Matryoshka policy gradient for control problems
Please login to view abstract download link
Policy gradient methods in Reinforcement Learning have been very successful in solving complex tasks over the past years, dealing well with large (possibly infinite) state and action spaces. However, policy gradient methods often lack theoretical guarantees, or those obtained assume quite idealised settings, for example, finite state and action spaces. The case of infinite (continuous) state and action spaces remains mostly unsolved. In this talk, I will first introduce the Matryoshka Policy Gradient (MPG) method [1], a novel entropy regularised policy gradient algorithm for finite horizon tasks. It uses softmax policies and relies on the following idea: by fixing in advance a maximal horizon N , the agent trained with MPG learns to optimize policies for all smaller horizons simultaneously, that is from 1 to N , in a nested way (hence the name from Matryoshka dolls).
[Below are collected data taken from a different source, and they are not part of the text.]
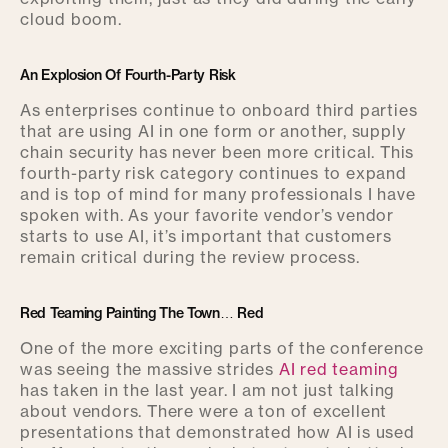
cloud boom.
An Explosion Of Fourth-Party Risk
As enterprises continue to onboard third parties
that are using AI in one form or another, supply
chain security has never been more critical. This
fourth-party risk category continues to expand
and is top of mind for many professionals I have
spoken with. As your favorite vendor’s vendor
starts to use AI, it’s important that customers
remain critical during the review process.
Red Teaming Painting The Town… Red
One of the more exciting parts of the conference
was seeing the massive strides
AI red teaming
has taken in the last year. I am not just talking
about vendors. There were a ton of excellent
presentations that demonstrated how AI is used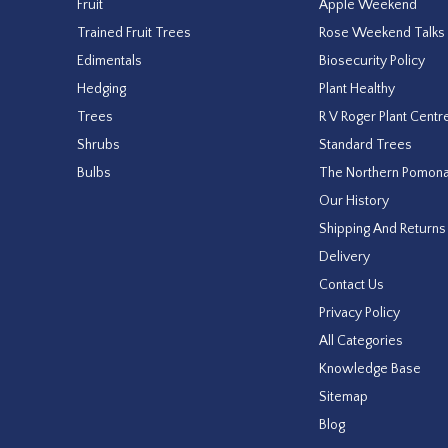
Fruit
Apple Weekend
Trained Fruit Trees
Rose Weekend Talks
Edimentals
Biosecurity Policy
Hedging
Plant Healthy
Trees
R V Roger Plant Centr
Shrubs
Standard Trees
Bulbs
The Northern Pomon
Our History
Shipping And Returns
Delivery
Contact Us
Privacy Policy
All Categories
Knowledge Base
Sitemap
Blog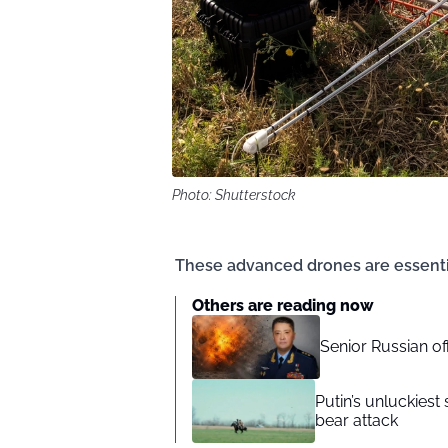
Photo: Shutterstock
These advanced drones are essential
Others are reading now
Senior Russian o
Putin’s unluckiest 
bear attack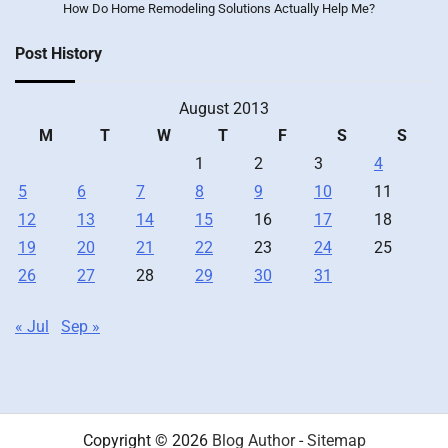
How Do Home Remodeling Solutions Actually Help Me?
Post History
August 2013
M
T
W
T
F
S
S
1
2
3
4
5
6
7
8
9
10
11
12
13
14
15
16
17
18
19
20
21
22
23
24
25
26
27
28
29
30
31
« Jul
Sep »
Copyright © 2026
Blog Author
-
Sitemap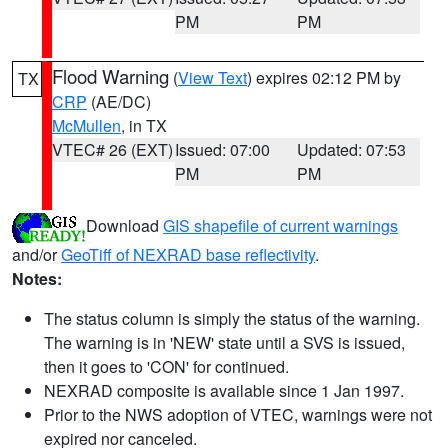
PM
PM
Flood Warning
(
View Text
) expires 02:12 PM by
TX
CRP
(AE/DC)
McMullen
, in TX
VTEC# 26 (EXT)
Issued: 07:00
Updated: 07:53
PM
PM
Download
GIS shapefile of current warnings
and/or
GeoTiff of NEXRAD base reflectivity
.
Notes:
The status column is simply the status of the warning.
The warning is in 'NEW' state until a SVS is issued,
then it goes to 'CON' for continued.
NEXRAD composite is available since 1 Jan 1997.
Prior to the NWS adoption of VTEC, warnings were not
expired nor canceled.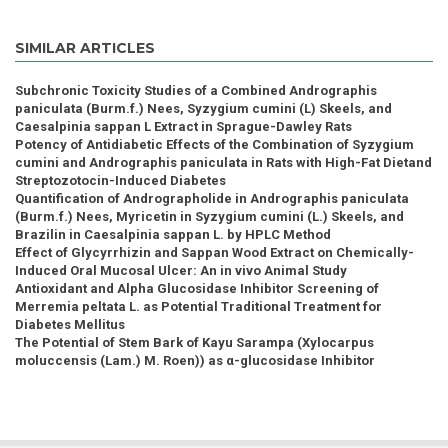
SIMILAR ARTICLES
Subchronic Toxicity Studies of a Combined Andrographis
paniculata (Burm.f.) Nees, Syzygium cumini (L) Skeels, and
Caesalpinia sappan L Extract in Sprague-Dawley Rats
Potency of Antidiabetic Effects of the Combination of Syzygium
cumini and Andrographis paniculata in Rats with High-Fat Dietand
Streptozotocin-Induced Diabetes
Quantification of Andrographolide in Andrographis paniculata
(Burm.f.) Nees, Myricetin in Syzygium cumini (L.) Skeels, and
Brazilin in Caesalpinia sappan L. by HPLC Method
Effect of Glycyrrhizin and Sappan Wood Extract on Chemically-
Induced Oral Mucosal Ulcer: An in vivo Animal Study
Antioxidant and Alpha Glucosidase Inhibitor Screening of
Merremia peltata L. as Potential Traditional Treatment for
Diabetes Mellitus
The Potential of Stem Bark of Kayu Sarampa (Xylocarpus
moluccensis (Lam.) M. Roen)) as α-glucosidase Inhibitor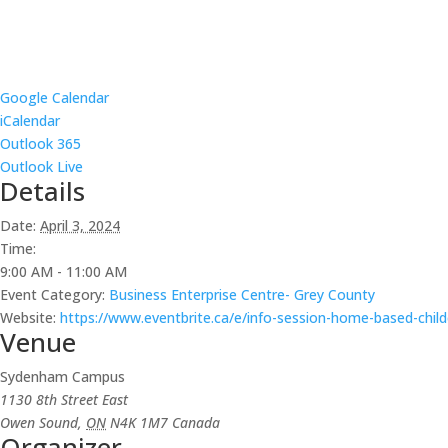
Google Calendar
iCalendar
Outlook 365
Outlook Live
Details
Date:
April 3, 2024
Time:
9:00 AM - 11:00 AM
Event Category:
Business Enterprise Centre- Grey County
Website:
https://www.eventbrite.ca/e/info-session-home-based-chil
Venue
Sydenham Campus
1130 8th Street East
Owen Sound
,
ON
N4K 1M7
Canada
Organizer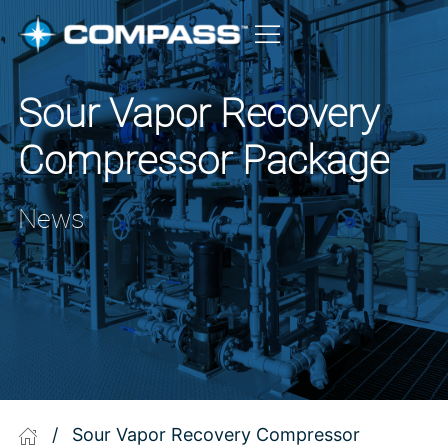
Sour Vapor Recovery
Compressor Package
News
/
Sour Vapor Recovery Compressor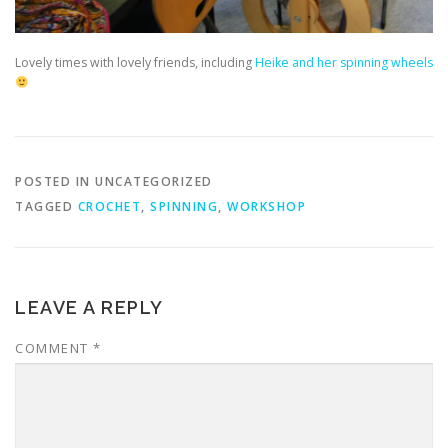
Lovely times with lovely friends, including
Heike and her spinning wheels
POSTED IN UNCATEGORIZED
TAGGED
CROCHET
,
SPINNING
,
WORKSHOP
LEAVE A REPLY
COMMENT
*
Under mild assumptions, we prove uniqueness and characterize the optimal policy, together with global convergence of MPG. Most notably, these results hold for infinite continuous state and action spaces. Then, I will talk about recent extensions of the MPG method to tackle optimal control tasks governed by ODEs. We evaluate modifications to the MPG algorithm, namely, a PPO-like update [2] and an actor-critic formulation [3] in order to understand its impact in the robustness of solving optimal control tasks.